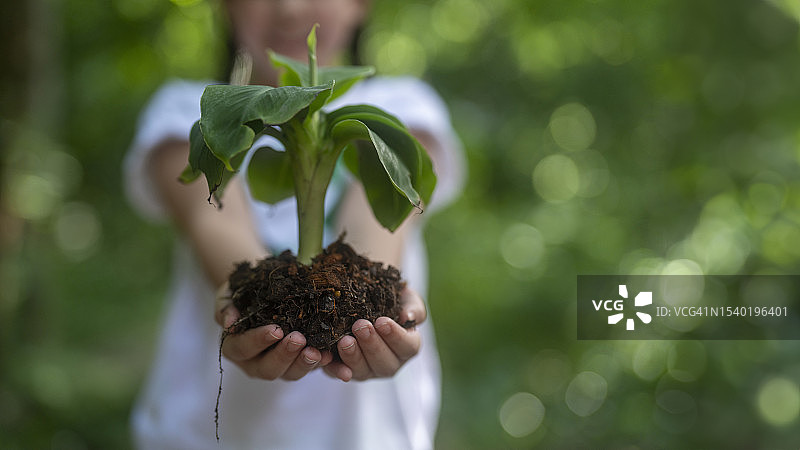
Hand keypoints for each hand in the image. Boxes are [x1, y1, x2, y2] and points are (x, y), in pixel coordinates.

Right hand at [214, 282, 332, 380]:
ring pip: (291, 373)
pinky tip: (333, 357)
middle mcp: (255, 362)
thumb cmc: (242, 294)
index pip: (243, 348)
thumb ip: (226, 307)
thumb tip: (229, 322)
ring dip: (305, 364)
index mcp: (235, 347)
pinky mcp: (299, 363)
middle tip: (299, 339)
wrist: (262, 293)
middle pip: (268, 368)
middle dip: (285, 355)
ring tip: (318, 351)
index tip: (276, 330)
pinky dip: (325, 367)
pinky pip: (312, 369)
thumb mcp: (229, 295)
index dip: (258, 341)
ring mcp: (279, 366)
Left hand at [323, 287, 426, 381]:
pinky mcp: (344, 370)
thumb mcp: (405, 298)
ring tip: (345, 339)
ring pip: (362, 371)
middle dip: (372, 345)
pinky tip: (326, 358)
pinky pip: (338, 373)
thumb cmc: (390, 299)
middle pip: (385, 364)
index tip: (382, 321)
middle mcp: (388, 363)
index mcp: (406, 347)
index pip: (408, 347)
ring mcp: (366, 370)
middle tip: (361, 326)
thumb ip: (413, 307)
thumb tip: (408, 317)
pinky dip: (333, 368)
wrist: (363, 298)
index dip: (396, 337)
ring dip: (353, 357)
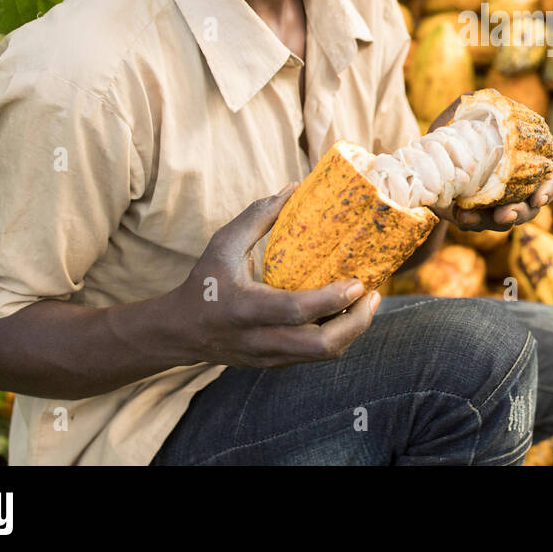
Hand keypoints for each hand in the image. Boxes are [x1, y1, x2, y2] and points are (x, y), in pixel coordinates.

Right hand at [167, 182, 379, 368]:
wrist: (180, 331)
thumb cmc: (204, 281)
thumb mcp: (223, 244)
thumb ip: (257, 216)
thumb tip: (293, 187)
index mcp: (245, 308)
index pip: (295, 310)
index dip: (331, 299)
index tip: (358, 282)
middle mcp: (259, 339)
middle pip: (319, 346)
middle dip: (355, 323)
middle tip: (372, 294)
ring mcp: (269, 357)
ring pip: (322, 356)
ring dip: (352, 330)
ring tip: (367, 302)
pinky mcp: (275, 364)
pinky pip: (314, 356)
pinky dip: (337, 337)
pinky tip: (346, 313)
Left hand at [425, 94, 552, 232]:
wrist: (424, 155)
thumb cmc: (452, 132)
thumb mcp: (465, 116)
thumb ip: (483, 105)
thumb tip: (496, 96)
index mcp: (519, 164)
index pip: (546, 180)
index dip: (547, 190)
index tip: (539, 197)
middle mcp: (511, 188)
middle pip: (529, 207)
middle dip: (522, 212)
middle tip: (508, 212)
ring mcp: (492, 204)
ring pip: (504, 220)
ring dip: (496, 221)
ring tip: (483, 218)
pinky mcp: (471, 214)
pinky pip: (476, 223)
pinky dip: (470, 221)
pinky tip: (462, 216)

====

> **BRIEF**
Write the data out again exactly, but without its images.

> **TASK ANSWER**
Hand keypoints for each hand in the image. Boxes are [x1, y1, x2, y2] and points are (x, y), in pixel coordinates.

Right hand at [214, 282, 332, 380]:
ring pip: (291, 373)
pinky tip: (333, 357)
middle mcp: (255, 362)
thumb cmc: (242, 294)
index pip: (243, 348)
thumb ip: (226, 307)
thumb tip: (229, 322)
ring dip: (305, 364)
index mcp: (235, 347)
pinky mcp: (299, 363)
middle tip: (299, 339)
wrist: (262, 293)
middle pip: (268, 368)
middle dip: (285, 355)
ring tip: (318, 351)
index tip: (276, 330)
pinky dip: (325, 367)
pinky pip: (312, 369)
thumb mcp: (229, 295)
index dip: (258, 341)
ring mcp: (279, 366)
Left hand at [323, 287, 426, 381]:
pinky mcp: (344, 370)
thumb mcp: (405, 298)
ring tip: (345, 339)
ring pip: (362, 371)
middle dip: (372, 345)
pinky tip: (326, 358)
pinky pip: (338, 373)
thumb cmc: (390, 299)
middle pip: (385, 364)
index tip: (382, 321)
middle mcp: (388, 363)
index mcp: (406, 347)
index pip: (408, 347)
ring mcp: (366, 370)
middle tip: (361, 326)
thumb ip: (413, 307)
thumb tip: (408, 317)
pinky dip: (333, 368)
wrist: (363, 298)
index dip: (396, 337)
ring dip: (353, 357)
Hand keypoints for each hand in the image. Boxes are [x1, y1, x2, y2] and points are (x, y), in pixel coordinates.

Right hand at [167, 182, 379, 368]:
wrist: (180, 331)
thumb cmc: (204, 281)
thumb mcp: (223, 244)
thumb ip: (257, 216)
thumb tip: (293, 187)
index mcp: (245, 308)
index pip: (295, 310)
index dip: (331, 299)
index tip: (358, 282)
middle mcp: (259, 339)
middle pip: (319, 346)
middle dip: (355, 323)
middle tip: (372, 294)
ring mcp: (269, 357)
ring pip: (322, 356)
ring dip: (352, 330)
ring tip: (367, 302)
pinky mcp: (275, 364)
pinky pip: (314, 356)
pinky dip: (337, 337)
pinky tip: (346, 313)
Left hand at [425, 94, 552, 232]:
wrist: (424, 155)
thumb cmc: (452, 132)
thumb mcp: (465, 116)
thumb ip: (483, 105)
thumb tip: (496, 96)
index mcp: (519, 164)
index pip: (546, 180)
index dip: (547, 190)
index tip: (539, 197)
middle mcp: (511, 188)
middle pip: (529, 207)
middle dip: (522, 212)
middle tip: (508, 212)
ring mcp: (492, 204)
ring pip: (504, 220)
ring dip: (496, 221)
ring tip: (483, 218)
pinky mcp: (471, 214)
pinky pip: (476, 223)
pinky dip: (470, 221)
pinky tip: (462, 216)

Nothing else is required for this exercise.